Records from a data source:
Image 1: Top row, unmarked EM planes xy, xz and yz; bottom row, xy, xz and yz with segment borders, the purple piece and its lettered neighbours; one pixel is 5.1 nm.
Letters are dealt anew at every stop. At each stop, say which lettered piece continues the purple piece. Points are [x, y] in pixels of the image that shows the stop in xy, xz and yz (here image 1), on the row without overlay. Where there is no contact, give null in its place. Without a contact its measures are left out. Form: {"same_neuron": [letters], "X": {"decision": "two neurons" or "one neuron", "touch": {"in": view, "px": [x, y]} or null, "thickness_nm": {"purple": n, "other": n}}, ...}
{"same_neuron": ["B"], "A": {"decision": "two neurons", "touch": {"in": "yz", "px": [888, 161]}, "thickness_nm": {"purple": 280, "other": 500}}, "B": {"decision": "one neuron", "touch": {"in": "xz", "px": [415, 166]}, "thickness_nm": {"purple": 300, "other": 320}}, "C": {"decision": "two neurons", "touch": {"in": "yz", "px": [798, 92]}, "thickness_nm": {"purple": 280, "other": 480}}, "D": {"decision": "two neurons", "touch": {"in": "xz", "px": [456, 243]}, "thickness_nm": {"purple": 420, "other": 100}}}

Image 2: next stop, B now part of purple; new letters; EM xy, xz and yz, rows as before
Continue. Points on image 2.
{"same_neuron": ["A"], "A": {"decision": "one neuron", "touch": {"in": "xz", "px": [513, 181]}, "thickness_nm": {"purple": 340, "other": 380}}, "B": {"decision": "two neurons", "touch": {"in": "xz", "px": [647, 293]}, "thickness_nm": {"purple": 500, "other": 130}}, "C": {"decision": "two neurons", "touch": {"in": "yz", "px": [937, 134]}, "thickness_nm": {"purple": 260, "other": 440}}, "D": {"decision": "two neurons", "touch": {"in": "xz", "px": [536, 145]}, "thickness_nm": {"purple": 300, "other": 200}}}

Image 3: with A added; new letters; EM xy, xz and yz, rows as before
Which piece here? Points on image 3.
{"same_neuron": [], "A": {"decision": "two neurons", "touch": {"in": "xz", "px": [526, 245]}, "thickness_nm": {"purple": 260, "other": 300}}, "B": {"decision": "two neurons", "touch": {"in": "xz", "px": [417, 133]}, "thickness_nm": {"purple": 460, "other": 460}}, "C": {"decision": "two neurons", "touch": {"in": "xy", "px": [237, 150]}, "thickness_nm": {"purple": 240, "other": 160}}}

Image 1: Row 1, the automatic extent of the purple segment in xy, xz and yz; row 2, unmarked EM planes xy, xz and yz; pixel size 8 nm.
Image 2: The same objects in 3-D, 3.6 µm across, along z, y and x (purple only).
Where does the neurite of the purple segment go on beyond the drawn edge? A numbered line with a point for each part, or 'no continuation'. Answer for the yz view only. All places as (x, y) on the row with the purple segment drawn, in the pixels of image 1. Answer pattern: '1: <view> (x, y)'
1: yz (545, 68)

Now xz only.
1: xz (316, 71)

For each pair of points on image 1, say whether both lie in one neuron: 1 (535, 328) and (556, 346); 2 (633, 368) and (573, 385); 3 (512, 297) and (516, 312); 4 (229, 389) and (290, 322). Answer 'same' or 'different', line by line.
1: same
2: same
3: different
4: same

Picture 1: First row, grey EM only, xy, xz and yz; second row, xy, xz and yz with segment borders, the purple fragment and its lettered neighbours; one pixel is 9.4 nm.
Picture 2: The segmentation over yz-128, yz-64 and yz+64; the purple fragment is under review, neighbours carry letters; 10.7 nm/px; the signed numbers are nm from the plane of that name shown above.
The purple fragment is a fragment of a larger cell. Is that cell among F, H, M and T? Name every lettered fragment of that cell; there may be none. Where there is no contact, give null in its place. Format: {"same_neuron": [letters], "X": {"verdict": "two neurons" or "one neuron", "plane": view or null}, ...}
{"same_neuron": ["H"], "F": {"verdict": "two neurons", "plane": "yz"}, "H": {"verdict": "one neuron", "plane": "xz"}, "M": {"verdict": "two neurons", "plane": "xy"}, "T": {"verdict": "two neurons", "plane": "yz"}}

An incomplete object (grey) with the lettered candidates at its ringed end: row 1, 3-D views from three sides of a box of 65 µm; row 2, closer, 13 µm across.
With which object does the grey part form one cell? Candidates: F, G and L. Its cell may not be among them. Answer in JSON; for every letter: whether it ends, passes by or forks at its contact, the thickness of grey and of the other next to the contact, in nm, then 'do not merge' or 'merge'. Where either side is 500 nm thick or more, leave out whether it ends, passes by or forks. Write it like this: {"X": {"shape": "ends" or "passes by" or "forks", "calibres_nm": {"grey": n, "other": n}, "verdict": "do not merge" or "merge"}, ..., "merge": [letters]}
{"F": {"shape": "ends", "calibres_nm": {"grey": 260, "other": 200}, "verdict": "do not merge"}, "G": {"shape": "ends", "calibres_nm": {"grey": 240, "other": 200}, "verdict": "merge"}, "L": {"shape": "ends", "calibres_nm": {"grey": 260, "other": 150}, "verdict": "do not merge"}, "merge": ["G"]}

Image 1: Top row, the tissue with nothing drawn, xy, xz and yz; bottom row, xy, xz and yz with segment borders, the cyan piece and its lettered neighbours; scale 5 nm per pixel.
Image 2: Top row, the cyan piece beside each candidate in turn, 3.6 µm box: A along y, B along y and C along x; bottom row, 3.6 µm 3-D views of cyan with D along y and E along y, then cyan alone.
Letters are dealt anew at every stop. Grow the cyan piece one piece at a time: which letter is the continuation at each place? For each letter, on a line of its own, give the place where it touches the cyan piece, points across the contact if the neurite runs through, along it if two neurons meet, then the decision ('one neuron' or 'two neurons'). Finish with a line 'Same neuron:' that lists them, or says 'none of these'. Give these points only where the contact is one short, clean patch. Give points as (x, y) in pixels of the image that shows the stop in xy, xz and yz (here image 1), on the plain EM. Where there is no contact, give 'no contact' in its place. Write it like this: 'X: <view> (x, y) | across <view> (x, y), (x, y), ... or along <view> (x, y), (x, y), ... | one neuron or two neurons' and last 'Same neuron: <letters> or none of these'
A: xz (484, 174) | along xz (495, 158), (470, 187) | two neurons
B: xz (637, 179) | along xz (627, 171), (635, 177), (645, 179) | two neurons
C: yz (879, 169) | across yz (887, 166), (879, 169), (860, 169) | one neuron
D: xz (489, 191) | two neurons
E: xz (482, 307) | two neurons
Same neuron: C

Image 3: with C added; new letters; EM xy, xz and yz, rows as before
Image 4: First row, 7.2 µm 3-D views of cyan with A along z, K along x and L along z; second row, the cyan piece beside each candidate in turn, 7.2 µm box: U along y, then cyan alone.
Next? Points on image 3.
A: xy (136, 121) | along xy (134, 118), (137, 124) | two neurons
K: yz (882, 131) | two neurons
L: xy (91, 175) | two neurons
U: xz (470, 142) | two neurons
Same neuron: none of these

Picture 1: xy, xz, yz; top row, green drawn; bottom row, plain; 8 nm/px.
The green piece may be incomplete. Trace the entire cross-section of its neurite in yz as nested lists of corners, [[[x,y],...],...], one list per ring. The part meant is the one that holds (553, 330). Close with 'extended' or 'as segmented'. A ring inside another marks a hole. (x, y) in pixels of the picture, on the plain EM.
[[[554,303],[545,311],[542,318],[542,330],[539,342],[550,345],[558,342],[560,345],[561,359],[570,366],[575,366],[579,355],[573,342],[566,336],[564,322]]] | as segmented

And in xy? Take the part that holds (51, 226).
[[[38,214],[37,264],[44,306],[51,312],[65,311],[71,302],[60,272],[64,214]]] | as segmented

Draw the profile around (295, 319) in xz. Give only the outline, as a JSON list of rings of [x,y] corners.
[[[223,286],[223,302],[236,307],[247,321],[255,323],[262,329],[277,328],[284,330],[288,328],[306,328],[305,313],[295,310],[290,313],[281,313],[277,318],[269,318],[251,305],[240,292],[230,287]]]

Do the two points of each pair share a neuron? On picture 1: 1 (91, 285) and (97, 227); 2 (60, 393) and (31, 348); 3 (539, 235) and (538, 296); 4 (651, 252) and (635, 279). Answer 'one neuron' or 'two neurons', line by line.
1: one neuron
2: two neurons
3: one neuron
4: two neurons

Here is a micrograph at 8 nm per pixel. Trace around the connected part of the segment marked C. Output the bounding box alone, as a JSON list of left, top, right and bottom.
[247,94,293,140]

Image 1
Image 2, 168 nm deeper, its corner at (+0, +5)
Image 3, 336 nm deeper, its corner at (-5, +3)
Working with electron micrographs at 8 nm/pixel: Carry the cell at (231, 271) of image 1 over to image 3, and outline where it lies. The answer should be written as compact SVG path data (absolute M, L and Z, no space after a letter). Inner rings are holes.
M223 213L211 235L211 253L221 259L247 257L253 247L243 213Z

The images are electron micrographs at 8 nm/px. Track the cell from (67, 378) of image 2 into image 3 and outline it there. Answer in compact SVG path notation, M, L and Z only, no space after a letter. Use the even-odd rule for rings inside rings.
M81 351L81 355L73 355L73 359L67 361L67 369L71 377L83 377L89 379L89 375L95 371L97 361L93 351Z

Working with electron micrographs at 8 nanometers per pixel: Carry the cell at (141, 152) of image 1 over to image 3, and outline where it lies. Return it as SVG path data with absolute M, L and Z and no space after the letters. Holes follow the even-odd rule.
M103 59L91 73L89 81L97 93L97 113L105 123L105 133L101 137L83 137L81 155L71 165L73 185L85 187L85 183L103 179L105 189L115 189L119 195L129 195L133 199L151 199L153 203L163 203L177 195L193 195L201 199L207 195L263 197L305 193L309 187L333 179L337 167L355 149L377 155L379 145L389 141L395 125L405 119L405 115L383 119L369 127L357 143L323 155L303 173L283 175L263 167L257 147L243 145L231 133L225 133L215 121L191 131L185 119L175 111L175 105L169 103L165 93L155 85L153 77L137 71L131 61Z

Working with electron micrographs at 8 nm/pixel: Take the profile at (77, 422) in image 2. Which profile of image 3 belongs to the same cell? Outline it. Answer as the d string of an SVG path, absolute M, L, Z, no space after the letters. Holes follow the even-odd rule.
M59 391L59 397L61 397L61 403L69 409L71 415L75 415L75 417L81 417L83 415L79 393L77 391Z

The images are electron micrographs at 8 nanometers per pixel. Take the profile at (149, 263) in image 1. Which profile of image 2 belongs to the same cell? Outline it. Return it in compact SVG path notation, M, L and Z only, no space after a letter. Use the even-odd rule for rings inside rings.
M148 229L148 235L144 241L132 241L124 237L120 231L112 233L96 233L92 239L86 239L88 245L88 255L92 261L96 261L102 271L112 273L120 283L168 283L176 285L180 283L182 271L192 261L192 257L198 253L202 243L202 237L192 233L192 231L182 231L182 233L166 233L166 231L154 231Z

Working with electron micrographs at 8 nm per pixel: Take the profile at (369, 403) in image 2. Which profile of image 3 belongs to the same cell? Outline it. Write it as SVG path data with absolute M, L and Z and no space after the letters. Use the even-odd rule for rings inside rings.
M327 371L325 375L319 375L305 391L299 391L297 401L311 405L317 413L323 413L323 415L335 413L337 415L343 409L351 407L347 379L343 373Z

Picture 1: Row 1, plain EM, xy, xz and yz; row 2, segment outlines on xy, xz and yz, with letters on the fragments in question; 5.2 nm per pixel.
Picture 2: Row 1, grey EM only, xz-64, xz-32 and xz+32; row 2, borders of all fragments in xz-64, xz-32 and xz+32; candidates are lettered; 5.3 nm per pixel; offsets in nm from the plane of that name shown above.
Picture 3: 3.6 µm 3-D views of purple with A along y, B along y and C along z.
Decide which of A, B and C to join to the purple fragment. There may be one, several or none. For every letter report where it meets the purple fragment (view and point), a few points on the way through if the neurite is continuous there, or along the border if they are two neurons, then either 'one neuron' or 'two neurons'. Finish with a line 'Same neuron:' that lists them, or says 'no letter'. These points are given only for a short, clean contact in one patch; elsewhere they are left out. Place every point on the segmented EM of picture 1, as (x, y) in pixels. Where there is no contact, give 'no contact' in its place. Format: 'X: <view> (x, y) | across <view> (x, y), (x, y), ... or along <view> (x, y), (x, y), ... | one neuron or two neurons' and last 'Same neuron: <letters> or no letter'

*Exercise instructions:* Check every line in the entries for the word "shown". State how many have it, with no other text.

*Expected output:* 2